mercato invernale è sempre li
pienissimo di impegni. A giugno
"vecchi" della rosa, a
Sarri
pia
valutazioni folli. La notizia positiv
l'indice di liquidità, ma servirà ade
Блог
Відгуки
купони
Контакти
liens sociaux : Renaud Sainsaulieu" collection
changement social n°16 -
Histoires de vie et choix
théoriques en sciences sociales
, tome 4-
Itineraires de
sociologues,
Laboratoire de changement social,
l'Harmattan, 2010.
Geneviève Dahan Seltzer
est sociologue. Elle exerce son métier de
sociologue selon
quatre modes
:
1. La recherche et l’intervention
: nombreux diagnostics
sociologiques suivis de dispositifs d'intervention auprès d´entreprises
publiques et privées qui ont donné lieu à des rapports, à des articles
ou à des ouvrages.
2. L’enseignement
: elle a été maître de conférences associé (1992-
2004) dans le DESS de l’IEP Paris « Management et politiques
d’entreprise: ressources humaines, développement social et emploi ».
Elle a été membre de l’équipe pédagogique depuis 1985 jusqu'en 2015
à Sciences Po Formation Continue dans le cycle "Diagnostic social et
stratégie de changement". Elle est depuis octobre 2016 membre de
◆ ◆ ◆ ◆ ◆
In the entries above, the lines from the one bearing "liens sociaux : Renaud" up to and including the one bearing "d’entreprise: ressources humaines, développement" should be transcribed exactly; no other line is wanted.

_RESULT OF THIS TASK_
liens sociaux : Renaud Sainsaulieu" collection
changement social n°16 -
Histoires de vie et choix
théoriques en sciences sociales
, tome 4-
Itineraires de
sociologues,
Laboratoire de changement social,
l'Harmattan, 2010.
Geneviève Dahan Seltzer
est sociologue. Elle exerce son métier de
sociologue selon
quatre modes
:
1. La recherche et l’intervention
: nombreux diagnostics
sociologiques suivis de dispositifs d'intervention auprès d´entreprises
publiques et privées qui ont donné lieu à des rapports, à des articles
ou à des ouvrages.
2. L’enseignement
: elle a été maître de conférences associé (1992-
2004) dans le DESS de l’IEP Paris « Management et politiques
d’entreprise: ressources humaines, développement social et emploi ».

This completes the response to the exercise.